** What needs to be done **
The listing below begins with the first line you should copy; stop after the line containing "Đổi trả trong 30 ngày", and drop every picture.

======

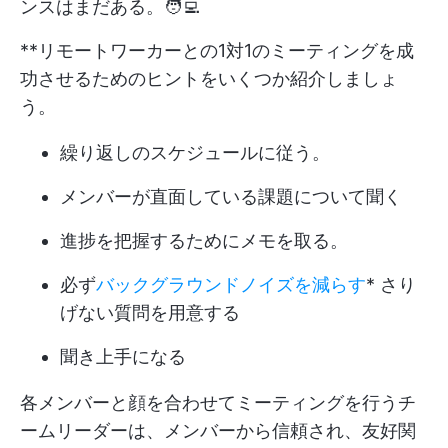
ンスはまだある。🧑‍💻
**リモートワーカーとの1対1のミーティングを成
功させるためのヒントをいくつか紹介しましょ
う。
繰り返しのスケジュールに従う。
メンバーが直面している課題について聞く
進捗を把握するためにメモを取る。
必ず
バックグラウンドノイズを減らす
* さり
げない質問を用意する
聞き上手になる
各メンバーと顔を合わせてミーティングを行うチ
ームリーダーは、メンバーから信頼され、友好関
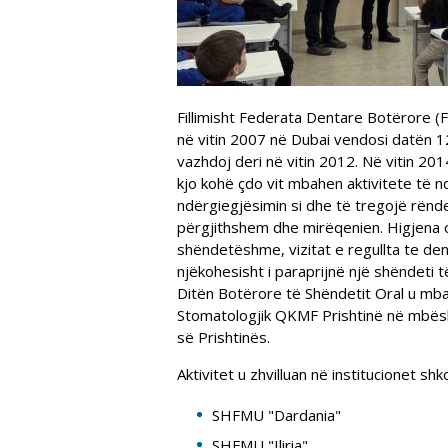
Fillimisht Federata Dentare Botërore 
në vitin 2007 në Dubai vendosi datën 12
vazhdoj deri në vitin 2012. Në vitin 2
kjo kohë çdo vit mbahen aktivitete të 
ndërgiegjësimin si dhe të tregojë rënd
përgjithshem dhe mirëqenien. Higjena o
shëndetëshme, vizitat e regullta te de
njëkohesisht i paraprijnë një shëndeti
Ditën Botërore të Shëndetit Oral u mba
Stomatologjik QKMF Prishtinë në mbës
së Prishtinës.
Aktivitet u zhvilluan në institucionet sh
SHFMU "Dardania"
SHFMU "Iliria"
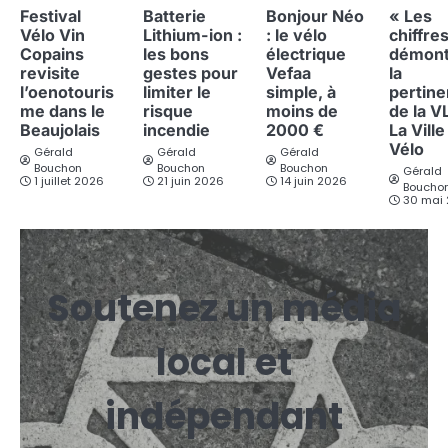
Festival
Batterie
Bonjour Néo
« Les
Vélo Vin
Lithium-ion :
: le vélo
chiffre
Copains
les bons
électrique
démont
revisite
gestes pour
Vefaa
la
l’oenotouris
limiter le
simple, à
pertin
me dans le
risque
moins de
de la V
Beaujolais
incendie
2000 €
La Ville
Vélo
Gérald
Gérald
Gérald
Bouchon
Bouchon
Bouchon
Gérald
1 juillet 2026
21 juin 2026
14 juin 2026
Boucho
30 mai
Soutenez un média
local et
indépendant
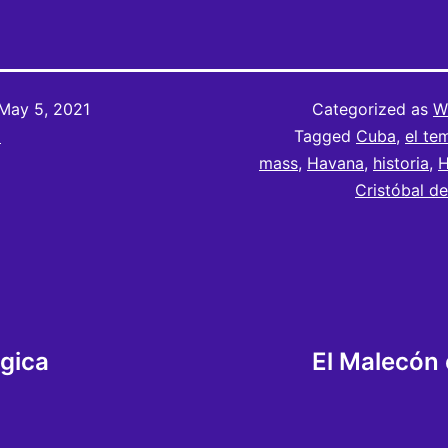
May 5, 2021
Categorized as
Wr
m
Tagged
Cuba
,
el te
mass
,
Havana
,
historia
,
H
Cristóbal d
gica
El Malecón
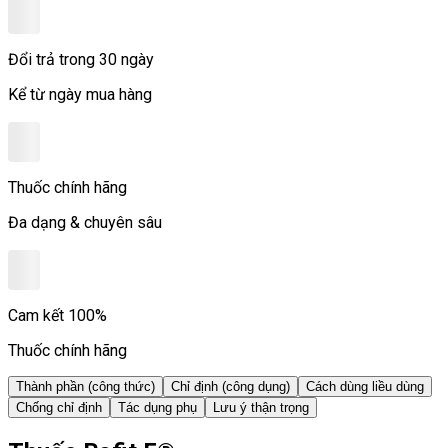
Đổi trả trong 30 ngày
Kể từ ngày mua hàng
Thuốc chính hãng
Đa dạng & chuyên sâu
Cam kết 100%
Thuốc chính hãng
Thành phần (công thức)
Chỉ định (công dụng)
Cách dùng liều dùng
Chống chỉ định
Tác dụng phụ
Lưu ý thận trọng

======

** Answer to the problem **
ンスはまだある。🧑‍💻
**リモートワーカーとの1対1のミーティングを成
功させるためのヒントをいくつか紹介しましょ
う。
繰り返しのスケジュールに従う。
メンバーが直面している課題について聞く
進捗を把握するためにメモを取る。
必ず
バックグラウンドノイズを減らす
* さり
げない質問を用意する
聞き上手になる
各メンバーと顔を合わせてミーティングを行うチ
ームリーダーは、メンバーから信頼され、友好関
Fillimisht Federata Dentare Botërore 
në vitin 2007 në Dubai vendosi datën 12
vazhdoj deri në vitin 2012. Në vitin 2
kjo kohë çdo vit mbahen aktivitete të 
ndërgiegjësimin si dhe të tregojë rënd
përgjithshem dhe mirëqenien. Higjena o
shëndetëshme, vizitat e regullta te de
njëkohesisht i paraprijnë një shëndeti
Ditën Botërore të Shëndetit Oral u mba
Stomatologjik QKMF Prishtinë në mbës
së Prishtinës.
Aktivitet u zhvilluan në institucionet sh
SHFMU "Dardania"
SHFMU "Iliria"
Festival
Batterie
Bonjour Néo
« Les
Vélo Vin
Lithium-ion :
: le vélo
chiffre
Copains
les bons
électrique
démont
revisite
gestes pour
Vefaa
la
l’oenotouris
limiter le
simple, à
pertin
me dans le
risque
moins de
de la V
Beaujolais
incendie
2000 €
La Ville
Vélo
Gérald
Gérald
Gérald
Bouchon
Bouchon
Bouchon
Gérald
1 juillet 2026
21 juin 2026
14 juin 2026
Boucho
30 mai
Soutenez un média
local et
indépendant
May 5, 2021
Categorized as
Wr
m
Tagged
Cuba
,
el te
mass
,
Havana
,
historia
,
H
Cristóbal d
gica
El Malecón
Đổi trả trong 30 ngày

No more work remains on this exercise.